Rz: Zgromadzenie Ogólne sędziów Sądu Najwyższego zwołuje nadzwyczajne posiedzenie. Powód?
Michał Laskowski, sędzia SN: To inicjatywa jednego z sędziów. Większość ją poparła. A powód? Chyba wszyscy wiedzą. Nadzwyczajne wydarzenia ostatnich miesięcy i doniesienia „Rzeczpospolitej" o planowanych zmianach w wymiarze sprawiedliwości i Sądzie Najwyższym.
16 maja, na kiedy to zaplanowano nadzwyczajne posiedzenie, jest datą przypadkową? To cztery dni przed Kongresem Prawników Polskich, który odbędzie się w Katowicach. Temat spotkania w Katowicach jest identyczny. Nie lepiej było zjednoczyć siły? A może SN poczuł się pominięty i stąd pomysł na konkurencyjne spotkanie?

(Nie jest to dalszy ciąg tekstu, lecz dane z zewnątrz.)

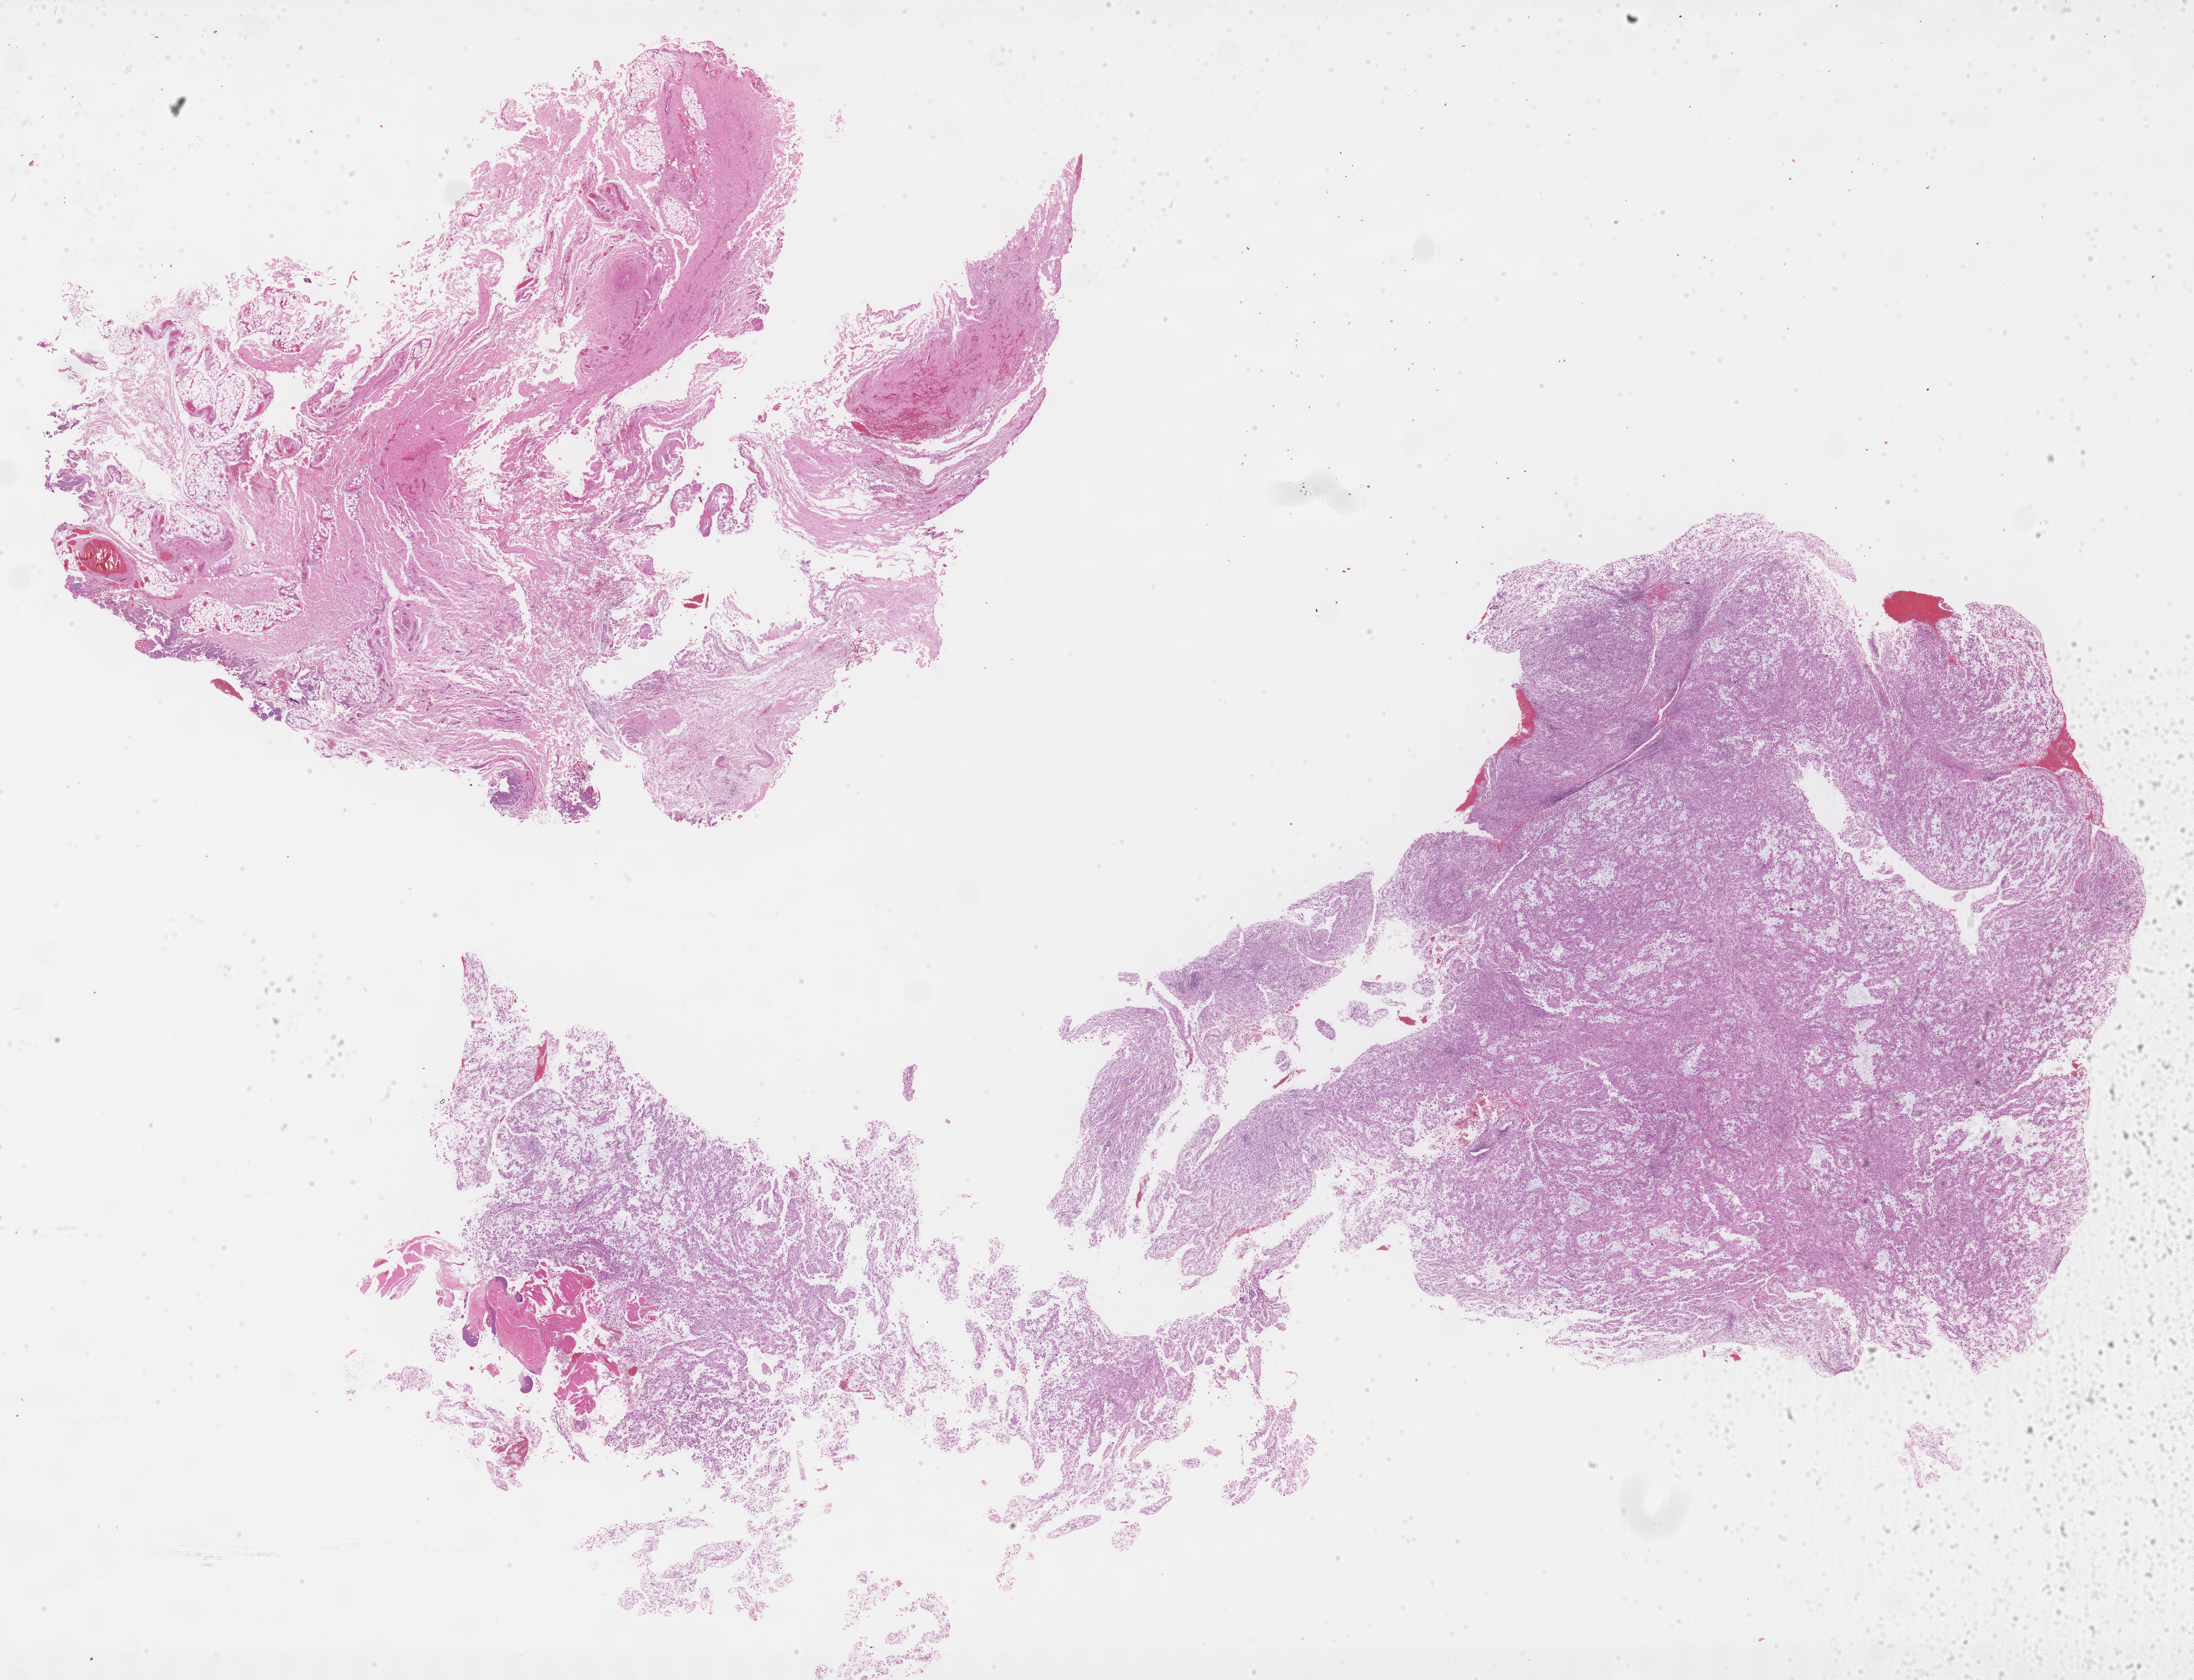
Haematoxylin and eosin whole-slide image of tumor tissue, shown as a low-resolution overview of the whole scanned area (about 29.2 x 22.3 mm); formalin-fixed, paraffin-embedded (FFPE) tissue; sample anatomic site: neck, posterior. Male patient, age at diagnosis 6.5 years.
- stage (as recorded): 3
- diagnosis: rhabdomyosarcoma; histological classification: embryonal rhabdomyosarcoma
- metastatic status at presentation (as recorded): non-metastatic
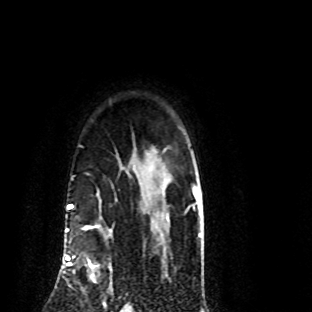
Breast MRI (dynamic contrast-enhanced), one axial slice. Position 68 of 80 along the scan axis. Cropped to one breast. Dynamic contrast-enhanced series, time point 2 of 8 at this slice position (early post-contrast). 1.5 T. TE 4.2 ms, TR 7.1 ms. 2 mm slice thickness. 312 × 312 image matrix, field of view 189 × 189 mm. Female patient.
Structures marked on this image (semi-automatically segmented with operator editing):
- enhancing-tissue mask used for the functional tumour volume (all voxels passing the contrast-enhancement thresholds inside the analysis volume; usually the tumour): bounding box (x1, y1, x2, y2) in pixels: (70, 227, 112, 282)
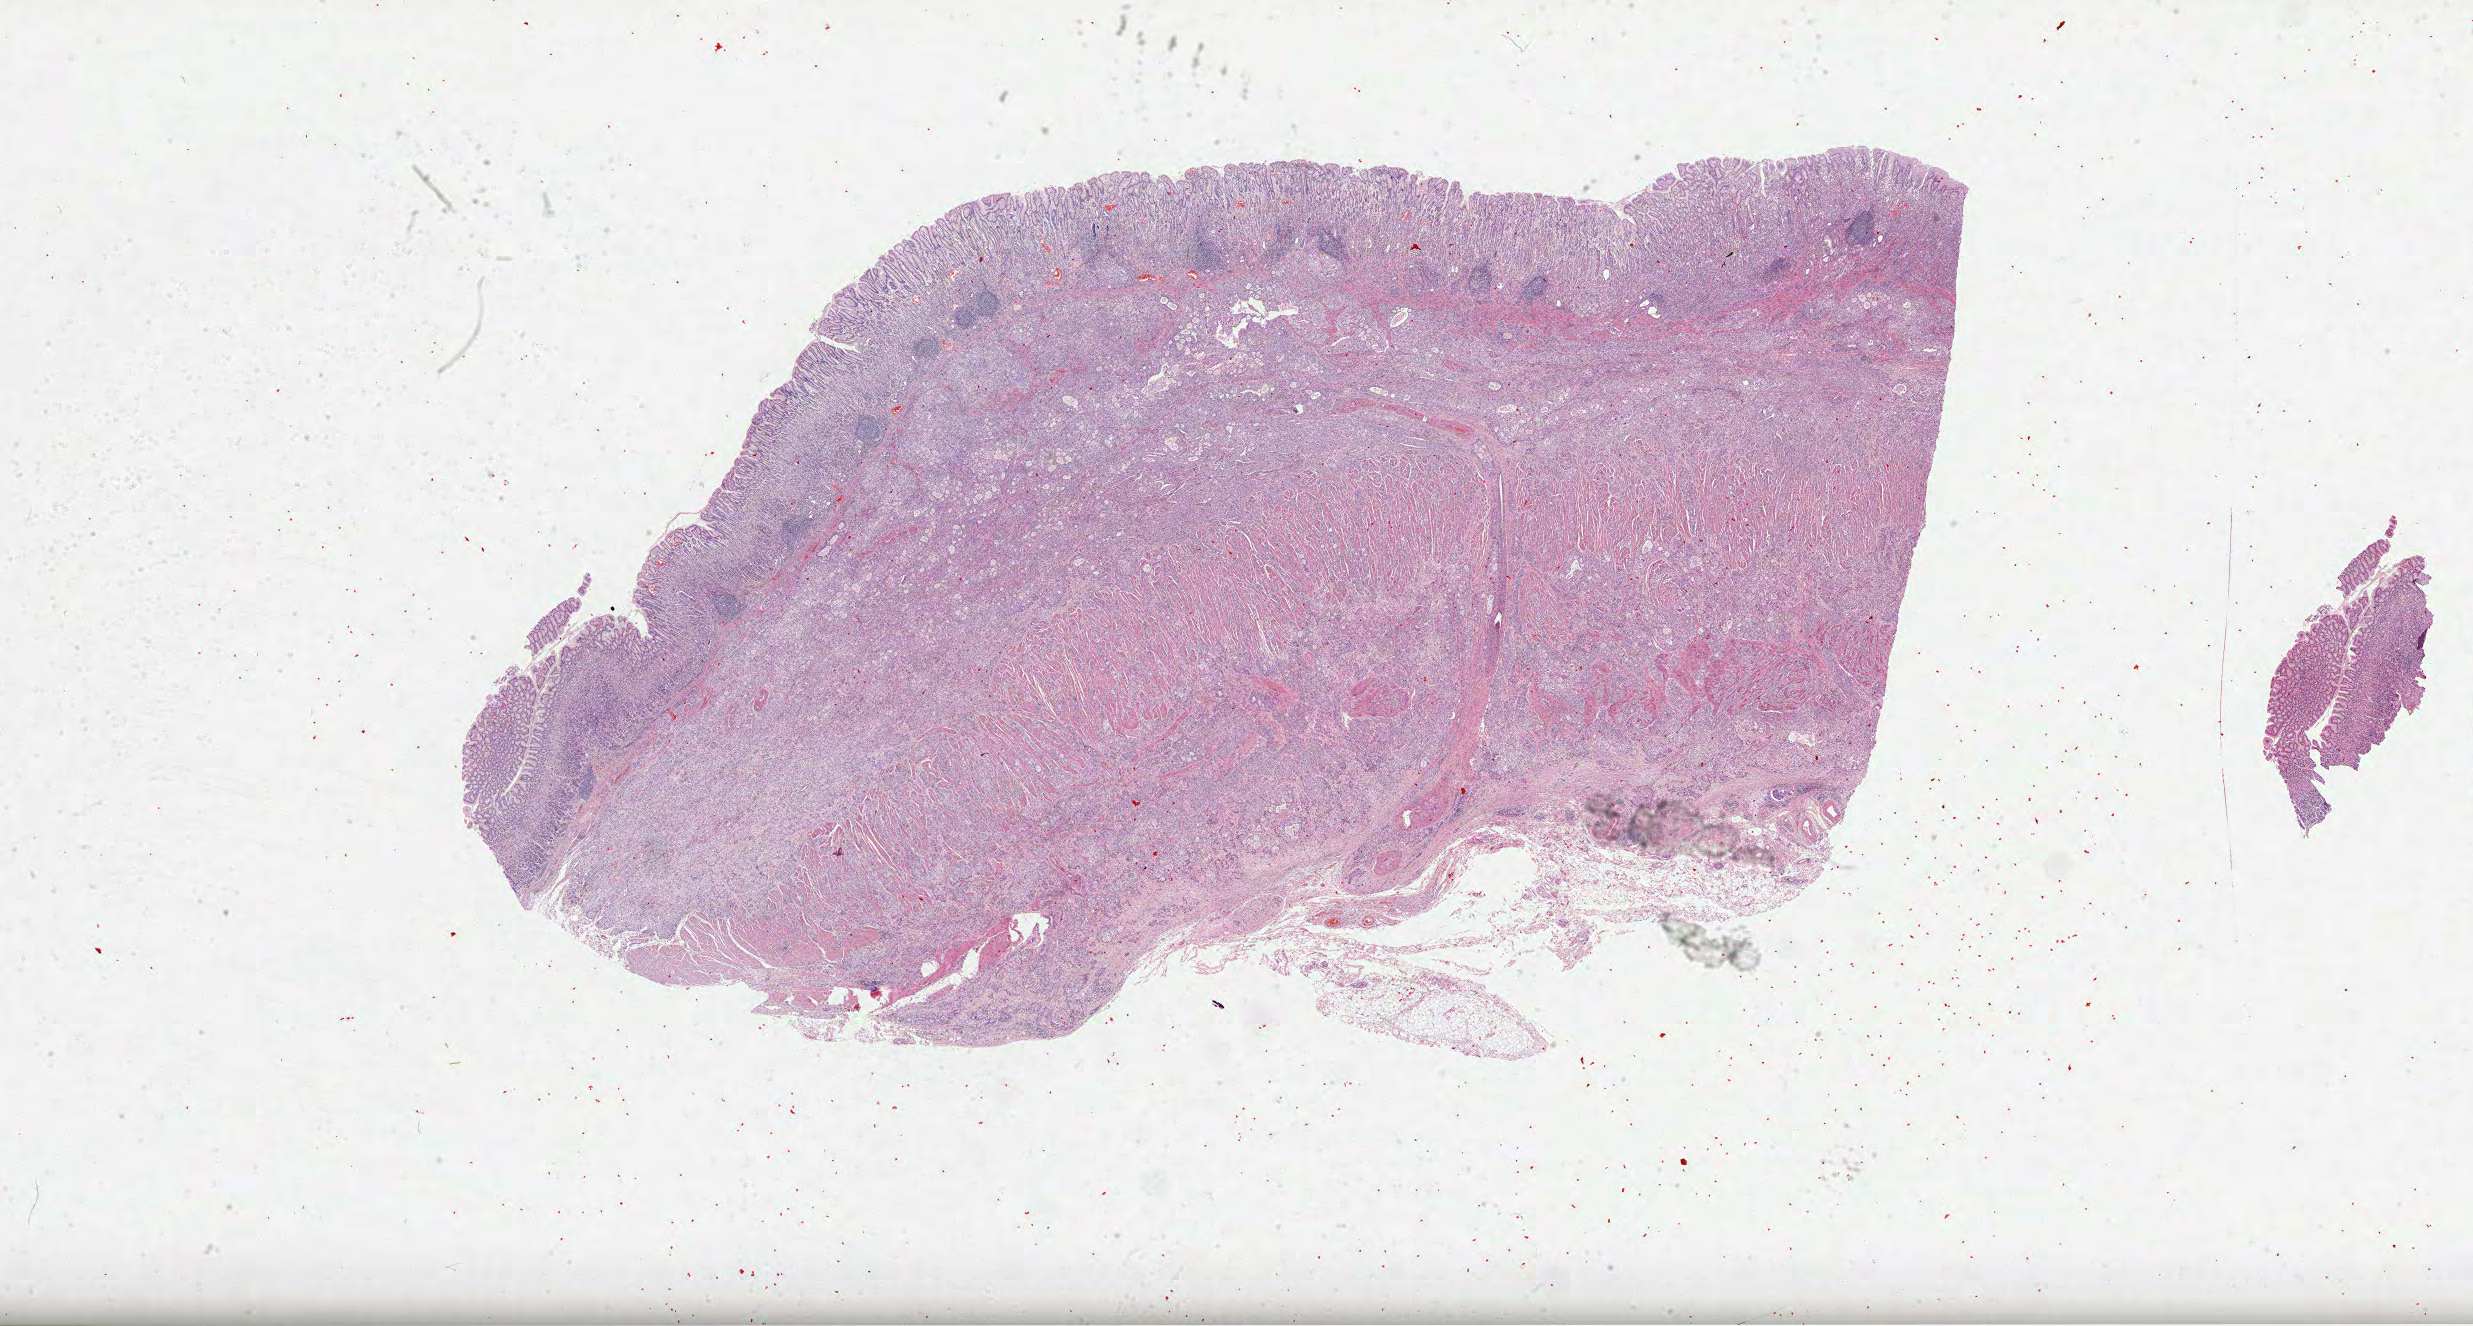
Digitized Hematoxylin and eosin (H&E) stained tissue section (whole slide), shown as a low-resolution overview of the whole scanned area (about 39.9 x 21.4 mm, acquisition: 40x scan), formalin-fixed paraffin-embedded (FFPE) diagnostic section, sample: primary tumour, stomach. Patient: female, age at initial diagnosis 64 years. Histologic grade: G3 (poorly differentiated).
- diagnosis: Carcinoma, diffuse type (cardia, NOS)
- lymph nodes positive (case pathology): 2 of 16 examined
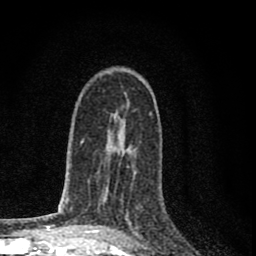
Breast MRI (dynamic contrast-enhanced), one axial slice. Cropped to one breast. Dynamic contrast-enhanced series, time point 2 of 8 at this slice position (early post-contrast). 1.5 T. TE 2.8 ms, TR 7.7 ms. 2 mm slice thickness. 256 × 256 image matrix, field of view 130 × 130 mm. Female patient.
Outlined on this slice (semi-automatic segmentation, software-assisted and operator-edited):
- enhancing-tissue mask used for the functional tumour volume (all voxels passing the contrast-enhancement thresholds inside the analysis volume; usually the tumour): bounding box (x1, y1, x2, y2) in pixels: (121, 165, 138, 233)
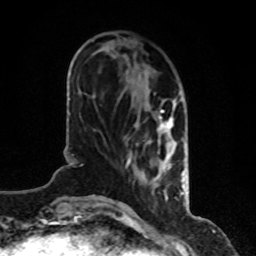
Breast MRI, one axial slice; slice 29 of 80 in the series (ordered by position); cropped to one breast; dynamic contrast-enhanced series, time point 2 of 8 at this slice position (early post-contrast); 1.5 T; TE 4.2 ms, TR 7 ms; 2 mm slice thickness; 256 × 256 image matrix. Female patient.
Outlined on this slice (semi-automatic segmentation, software-assisted and operator-edited):
- enhancing-tissue mask used for the functional tumour volume (all voxels passing the contrast-enhancement thresholds inside the analysis volume; usually the tumour): box from (x=126, y=100) to (x=184, y=196) px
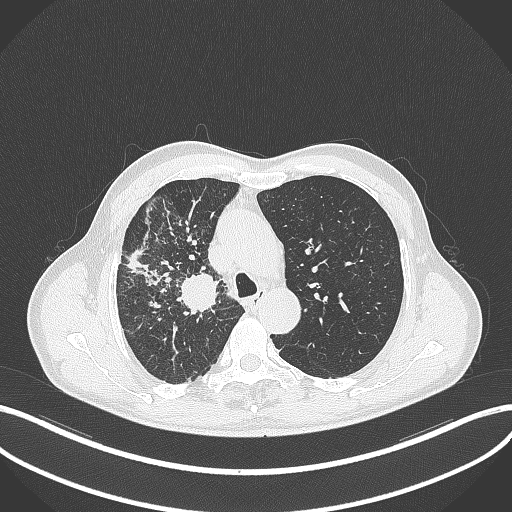
Chest CT, one axial slice; slice 345 of 490 in the series (ordered by position); reconstruction kernel B70f; lung window (W 1500 / L -600 HU); 1 mm slice thickness; 512 × 512 image matrix, field of view 400 × 400 mm. Male patient, age 69 years. Case-level facts recorded for this patient, not image findings: clinical TNM (as recorded): T2a N0 M0.
Structures marked on this image (bounding box drawn by a radiologist):
- lung tumour (recorded histology: adenocarcinoma): bounding box <177,269,224,315> (left, top, right, bottom; pixels)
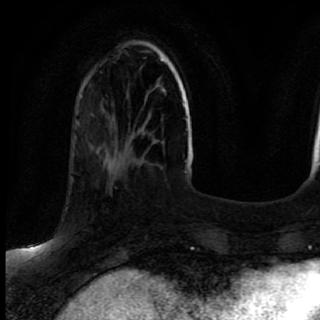
Breast MRI (dynamic contrast-enhanced), one axial slice; position 23 of 80 along the scan axis; cropped to one breast; dynamic contrast-enhanced series, time point 2 of 7 at this slice position (early post-contrast); 1.5 T; TE 2.6 ms, TR 5.6 ms; 320 × 320 image matrix. Female patient.
Annotated regions visible in this slice (semi-automatically segmented with operator editing):
- enhancing-tissue mask used for the functional tumour volume (all voxels passing the contrast-enhancement thresholds inside the analysis volume; usually the tumour): bounding box <71,171,137,210> (left, top, right, bottom; pixels)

Popieramy ideę Kongresu. Podjęliśmy nawet w tej sprawie stosowną uchwałę. Nie chcieliśmy nikogo wyprzedzać. Z sędziami Sądu Najwyższego niełatwo ustalić dogodny dla wszystkich termin. 16 maja był najszybszym z możliwych. A nie ukrywam, że zależało nam na szybkim terminie. Wprawdzie 30 maja mamy Zgromadzenie Ogólne, ale ono ma zupełnie inny, uroczysty charakter. Poświęcone jest sprawozdaniu z działalności za 2016 r. To nie jest czas na takie dyskusje.
Czy wybiera się pan na Kongres Prawników do Katowic?